- **Job**:
Rewrite the records below, replacing "Reading left to right" with "Going from left to right" wherever it occurs and leaving all other text unchanged. Omit the pictures from your answer.

(Data entries)
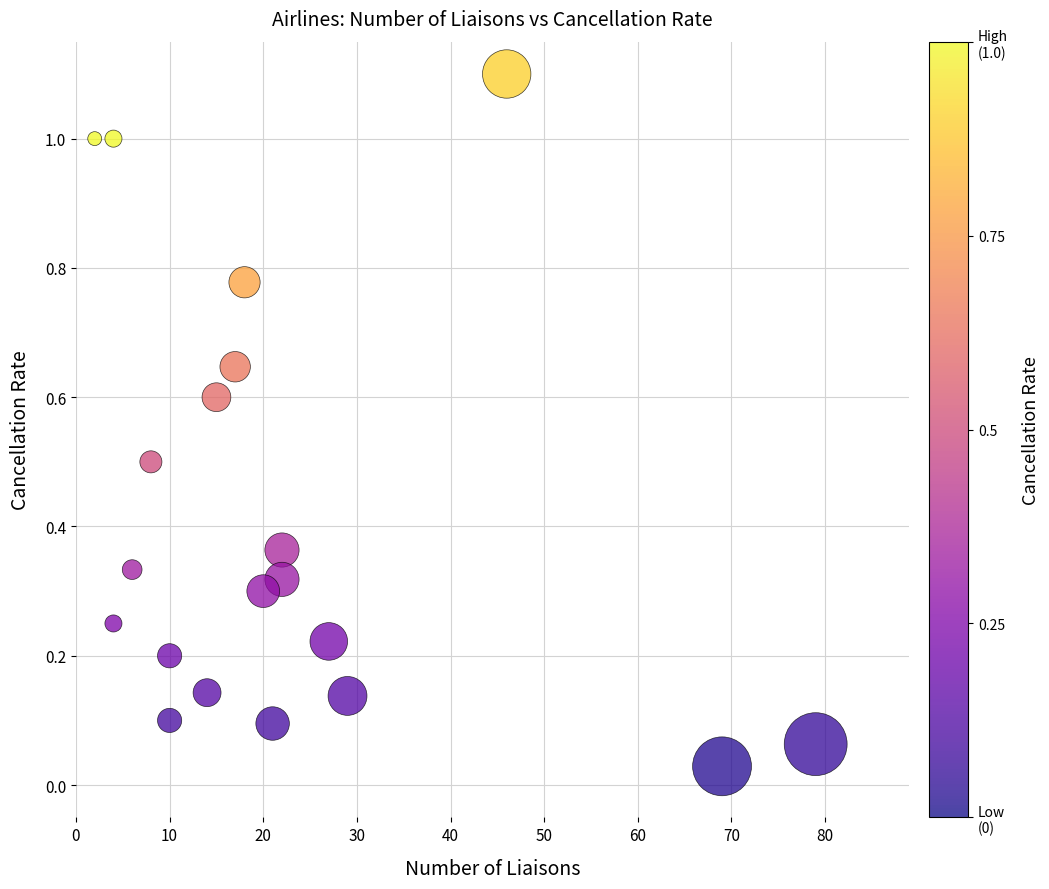

What is the range of Y values (max minus min)?

1.1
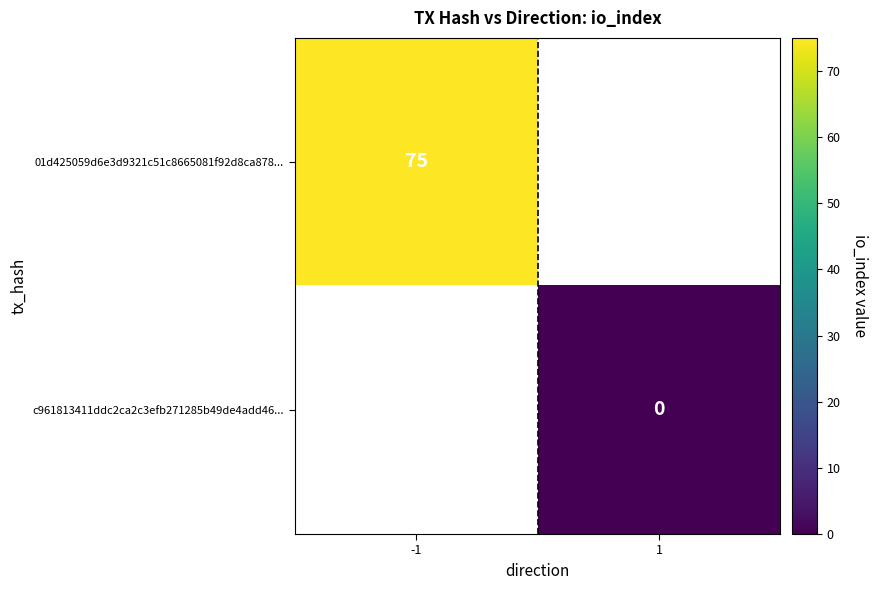

The value of 01d425059d6e3d9321c51c8665081f92d8ca878... at -1 is 75. True or false?

True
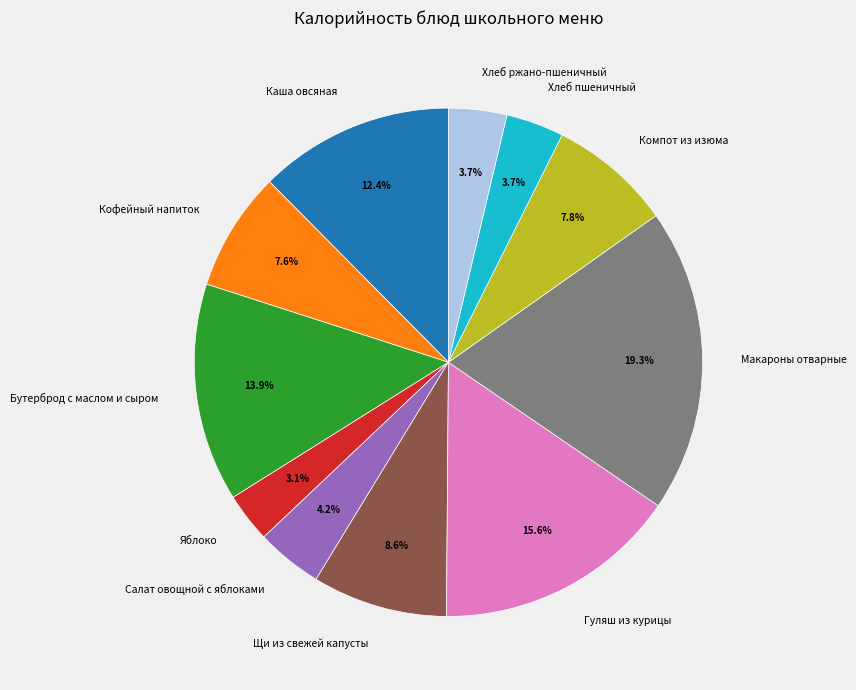

Which slice is the smallest?

Яблоко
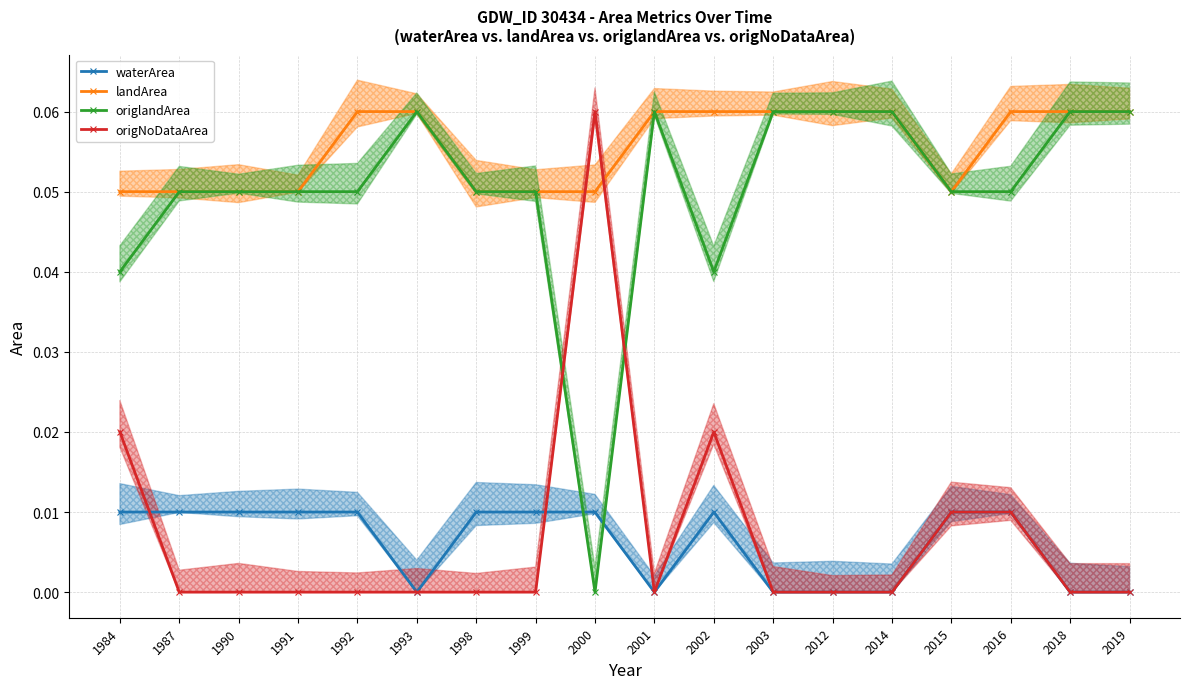

Reading left to right, extract all data points from this chart.

waterArea: 1984=0.0	1987=0.0	1990=0.0	1991=0.0	1992=0.0	1993=0.0	1998=0.0	1999=0.0	2000=0.0	2001=0.0	2002=0.0	2003=0.0	2012=0.0	2014=0.0	2015=0.0	2016=0.0	2018=0.0	2019=0.0
landArea: 1984=0.1	1987=0.1	1990=0.1	1991=0.1	1992=0.1	1993=0.1	1998=0.1	1999=0.1	2000=0.1	2001=0.1	2002=0.1	2003=0.1	2012=0.1	2014=0.1	2015=0.1	2016=0.1	2018=0.1	2019=0.1
origlandArea: 1984=0.0	1987=0.1	1990=0.1	1991=0.1	1992=0.1	1993=0.1	1998=0.1	1999=0.1	2000=0.0	2001=0.1	2002=0.0	2003=0.1	2012=0.1	2014=0.1	2015=0.1	2016=0.1	2018=0.1	2019=0.1
origNoDataArea: 1984=0.0	1987=0.0	1990=0.0	1991=0.0	1992=0.0	1993=0.0	1998=0.0	1999=0.0	2000=0.1	2001=0.0	2002=0.0	2003=0.0	2012=0.0	2014=0.0	2015=0.0	2016=0.0	2018=0.0	2019=0.0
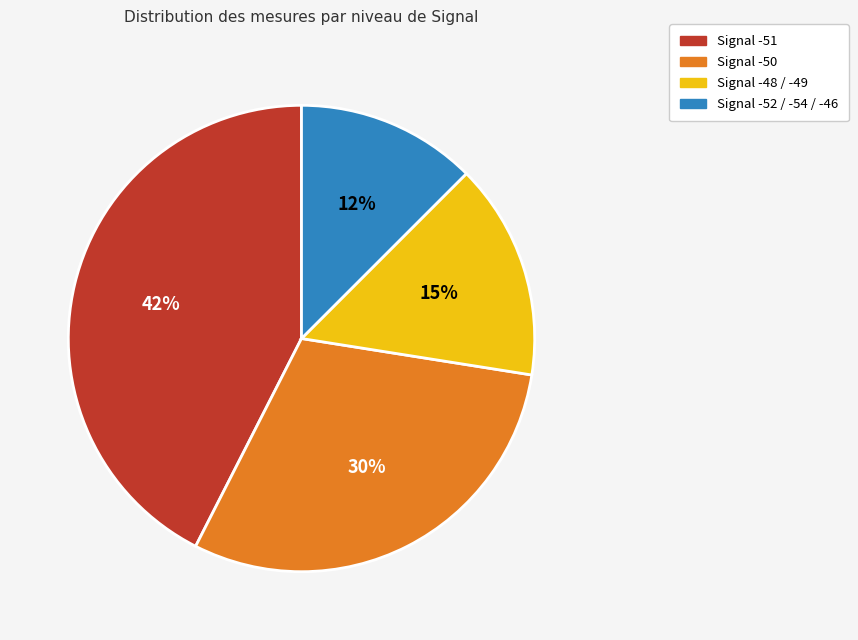

What is the largest slice in the pie chart?

Signal -51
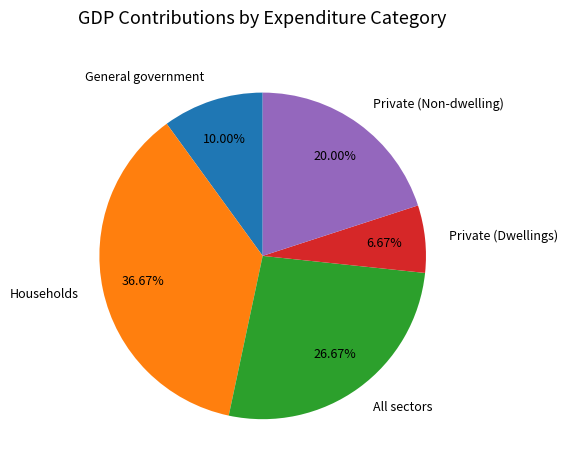

What percentage is the Households slice, to the nearest percent?

37%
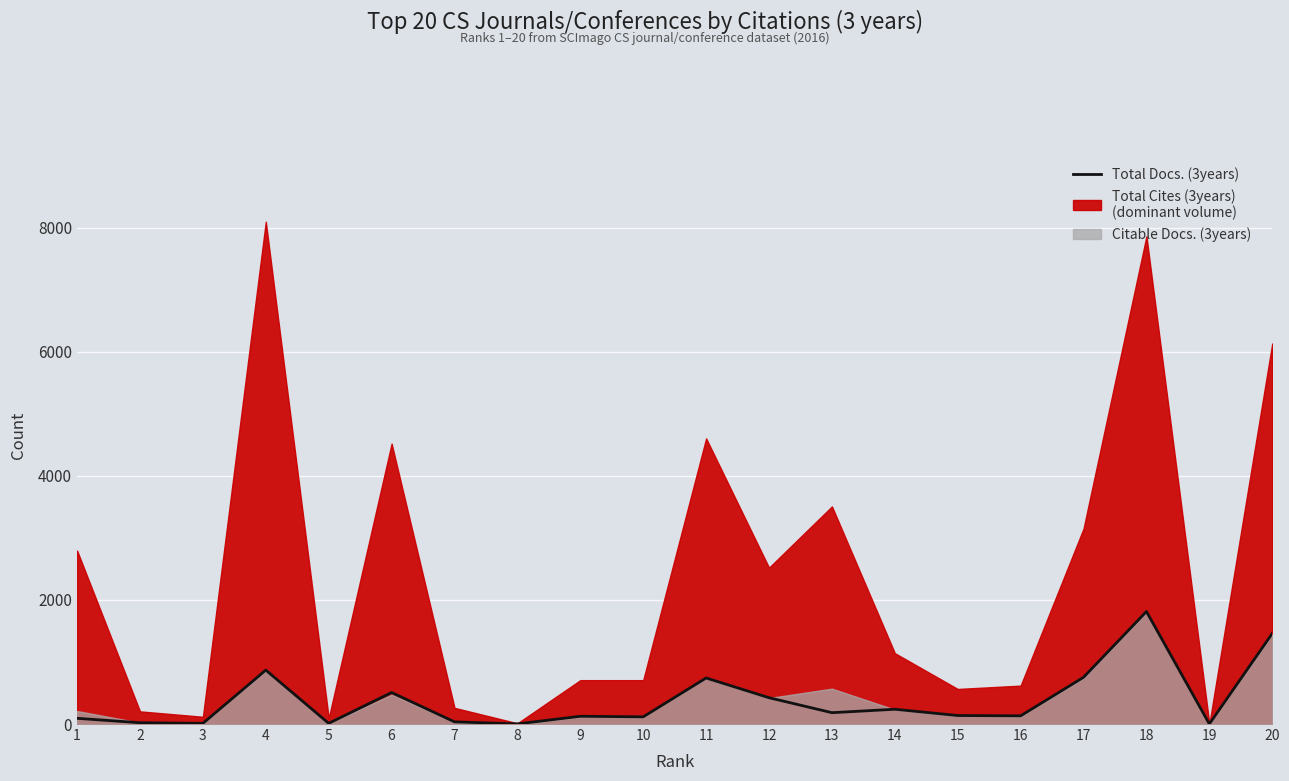

Reading left to right, what are all the values shown in this chart?

1=92	2=21	3=11	4=869	5=11	6=508	7=35	8=2	9=125	10=116	11=742	12=424	13=183	14=238	15=137	16=132	17=753	18=1813	19=1	20=1459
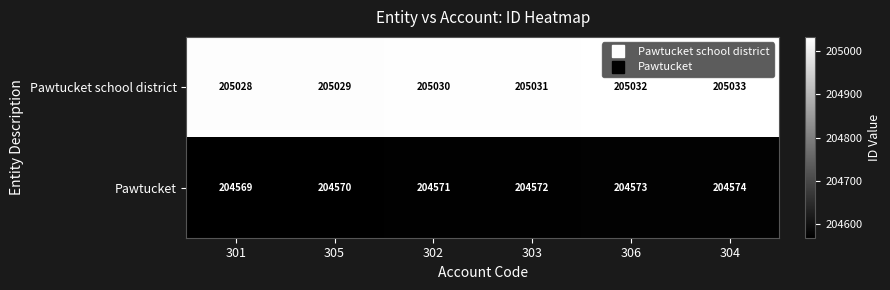

Which category has the highest value across all series?

304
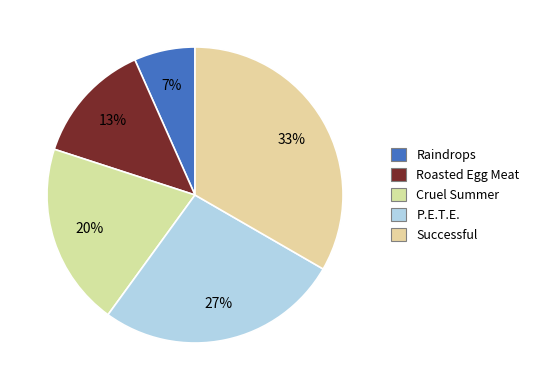

How many slices are in this pie chart?

5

- **Solution**:
What is the range of Y values (max minus min)?

1.1

The value of 01d425059d6e3d9321c51c8665081f92d8ca878... at -1 is 75. True or false?

True

Which slice is the smallest?

Яблоко

Going from left to right, extract all data points from this chart.

waterArea: 1984=0.0	1987=0.0	1990=0.0	1991=0.0	1992=0.0	1993=0.0	1998=0.0	1999=0.0	2000=0.0	2001=0.0	2002=0.0	2003=0.0	2012=0.0	2014=0.0	2015=0.0	2016=0.0	2018=0.0	2019=0.0
landArea: 1984=0.1	1987=0.1	1990=0.1	1991=0.1	1992=0.1	1993=0.1	1998=0.1	1999=0.1	2000=0.1	2001=0.1	2002=0.1	2003=0.1	2012=0.1	2014=0.1	2015=0.1	2016=0.1	2018=0.1	2019=0.1
origlandArea: 1984=0.0	1987=0.1	1990=0.1	1991=0.1	1992=0.1	1993=0.1	1998=0.1	1999=0.1	2000=0.0	2001=0.1	2002=0.0	2003=0.1	2012=0.1	2014=0.1	2015=0.1	2016=0.1	2018=0.1	2019=0.1
origNoDataArea: 1984=0.0	1987=0.0	1990=0.0	1991=0.0	1992=0.0	1993=0.0	1998=0.0	1999=0.0	2000=0.1	2001=0.0	2002=0.0	2003=0.0	2012=0.0	2014=0.0	2015=0.0	2016=0.0	2018=0.0	2019=0.0

What is the largest slice in the pie chart?

Signal -51

What percentage is the Households slice, to the nearest percent?

37%

Going from left to right, what are all the values shown in this chart?

1=92	2=21	3=11	4=869	5=11	6=508	7=35	8=2	9=125	10=116	11=742	12=424	13=183	14=238	15=137	16=132	17=753	18=1813	19=1	20=1459

Which category has the highest value across all series?

304

How many slices are in this pie chart?

5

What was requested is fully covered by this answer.